Three of the six soldiers said to have been killed in the hunt for Taliban prisoner Sgt. Bowe Bergdahl were killed in action by enemy fire on other missions not associated with the search, a solider who served with Bergdahl told TheBlaze.

The soldier said he wants to set the record straight and to let the families of the fallen know their loved ones did not die in vain.

The soldier served with Bergdahl in Afghanistan’s Paktika province. Speaking on condition of anonymity, he said he could no longer keep quiet and abide by an Army gag order placed on the battalion, because he believes the families deserve to know their soldiers were performing other missions unrelated to the search for Bergdahl, who was freed this weekend after five years in captivity in exchange for five Guantanamo Bay detainees.

Clayton Bowen

Clayton Bowen
(Source: Army)

Morris Walker

Morris Walker
(Source: Army)

Michael Murphrey Army

Michael Murphrey
(Source: Army)

“I have very strong feeling about Bergdahl but I believe it is unfair to the men who died to have their faces associated with his,” the soldier said. “Staff Sgt. Clayton P. Bowen, Staff Sgt. Michael C. Murphrey and Spc. Morris L. Walker* did not die in the search for Bergdahl.”

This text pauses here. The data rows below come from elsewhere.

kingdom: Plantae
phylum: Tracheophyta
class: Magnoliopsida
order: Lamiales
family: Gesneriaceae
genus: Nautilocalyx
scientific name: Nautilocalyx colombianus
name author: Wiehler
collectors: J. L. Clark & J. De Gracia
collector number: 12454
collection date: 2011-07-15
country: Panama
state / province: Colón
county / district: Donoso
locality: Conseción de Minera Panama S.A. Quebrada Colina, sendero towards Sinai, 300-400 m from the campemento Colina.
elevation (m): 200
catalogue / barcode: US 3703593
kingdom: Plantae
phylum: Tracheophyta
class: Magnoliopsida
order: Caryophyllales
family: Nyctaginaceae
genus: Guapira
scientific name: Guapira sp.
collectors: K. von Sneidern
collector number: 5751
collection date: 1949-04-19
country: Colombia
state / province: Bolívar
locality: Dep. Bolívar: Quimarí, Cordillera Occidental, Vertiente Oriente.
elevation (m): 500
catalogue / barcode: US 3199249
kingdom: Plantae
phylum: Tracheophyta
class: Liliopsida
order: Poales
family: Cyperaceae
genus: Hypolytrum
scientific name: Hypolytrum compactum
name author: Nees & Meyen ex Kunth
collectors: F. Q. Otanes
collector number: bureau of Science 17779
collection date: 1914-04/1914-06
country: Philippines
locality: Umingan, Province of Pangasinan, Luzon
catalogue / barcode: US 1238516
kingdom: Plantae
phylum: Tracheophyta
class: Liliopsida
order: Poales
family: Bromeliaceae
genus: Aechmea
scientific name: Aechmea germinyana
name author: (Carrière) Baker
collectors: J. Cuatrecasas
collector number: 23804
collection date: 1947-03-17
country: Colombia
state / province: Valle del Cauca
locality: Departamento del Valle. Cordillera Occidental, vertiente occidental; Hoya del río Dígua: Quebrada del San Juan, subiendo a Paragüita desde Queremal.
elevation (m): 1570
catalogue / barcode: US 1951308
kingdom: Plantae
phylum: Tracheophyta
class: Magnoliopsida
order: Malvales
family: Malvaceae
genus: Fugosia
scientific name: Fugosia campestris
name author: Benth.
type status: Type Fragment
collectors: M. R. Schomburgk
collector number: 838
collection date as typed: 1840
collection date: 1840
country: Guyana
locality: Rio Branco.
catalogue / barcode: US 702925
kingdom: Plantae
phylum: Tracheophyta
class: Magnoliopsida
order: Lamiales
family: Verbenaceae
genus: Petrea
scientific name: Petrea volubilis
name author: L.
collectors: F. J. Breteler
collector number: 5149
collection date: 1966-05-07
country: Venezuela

“Bowen and Walker were killed in an IED during election week when we were guarding the polls,” he said. “Murphrey died on a typical reconnaissance mission that was in no way a search for Bergdahl. I think it is a great injustice to say that they sacrificed their lives looking for him.”

“I think someone who was very heated at the beginning of this must have said that in order to bring maximum attention to Bergdahl’s guilt as a deserter,” he continued. “This is just not the case and I do not think their families deserve to have their loved ones deaths associated with him.”

His claims follow a report by the New York Times this week also casting doubt on the number of soldiers killed searching for Bergdahl.

Murphrey, 25, was killed on Sept. 6, 2009 after his unit hit an improvised explosive device. According to an Associated Press report, Brig. Gen. Keith Walker told hundreds of people at a memorial in Clyde, Texas, that the young soldier always put others before himself. He joined the military shortly after graduating from high school. He was assigned to Fort Richardson, Alaska, after spending time at Fort Bragg, North Carolina. The report makes no mention of Bergdahl.

According to the Military Times, Bowen, 29, of San Antonio, Texas, was also with the 1st Battalion, 501st Parachute Infantry Regiment, 4th Airborne Brigade Combat Team, 25th Infantry Division, out of Fort Richardson, Alaska. He died on Aug. 18, 2009 in Dila, Afghanistan, of wounds sustained when an improvised explosive device detonated near his vehicle. Walker also died in the same attack, according to the Times. Neither of those stories mention Bergdahl either.

The soldier who spoke with TheBlaze did not dispute reports that 2nd Lt. Darryn Andrews was killed searching for Bergdahl. Andrews’ parents told the Daily Mail that they were angry that the Army lied to them regarding the circumstances surrounding their son’s death, saying commanders told them their son was blown up while hunting a Taliban commander. It was only after Bergdahl was freed after five years in captivity did they learn the truth, they said. Staff Sgt. Kurt Curtiss and Pfc. Matthew Michael Martinek were also believed killed in the search, information not disputed by TheBlaze’s source.

The Daily MailDaily BeastTime and the Washington Times  are among numerous other national media news outlets that have published reports indicating Murphrey, Walker and Bowen were killed in the search of Bergdahl.

Asked to clarify the causes of death for the soldiers killed in search of Bergdahl, Pentagon officials referred TheBlaze to Army spokesman David Patterson. Patterson told TheBlaze Thursday that the Army would not be making any comment on the gag order or those killed during the search.

“I’ll refer you to [Army Gen. Ray] Odierno’s statement,” Patterson said before hanging up.

Odierno said Wednesday that “it was always a high priority that every soldier deployed to Afghanistan would return home,” and that “we will never leave a fallen comrade behind.”

“Now that Sgt. Bergdahl is back and under our control, first and foremost we must ensure his health is taken care of and he is properly reintegrated,” the top Army commander added. “At the appropriate time, we will conduct a thorough, transparent and complete review of the circumstances surrounding his capture.”

Soldiers who served with Bergdahl and their families have been outraged by the Obama administration’s deal to swap Bergdahl for five top Taliban commanders being held in Guantanamo Bay, Cuba. The controversial swap has left lawmakers baffled as to why they were not briefed before the deal was made with enemy combatants. The prisoners have been listed as high-risk and the Taliban had been pushing for years for their release.

There are currently 149 detainees being held at Guantanamo Bay.

*Walker’s rank was initially PFC, but upon his death he was automatically promoted to specialist.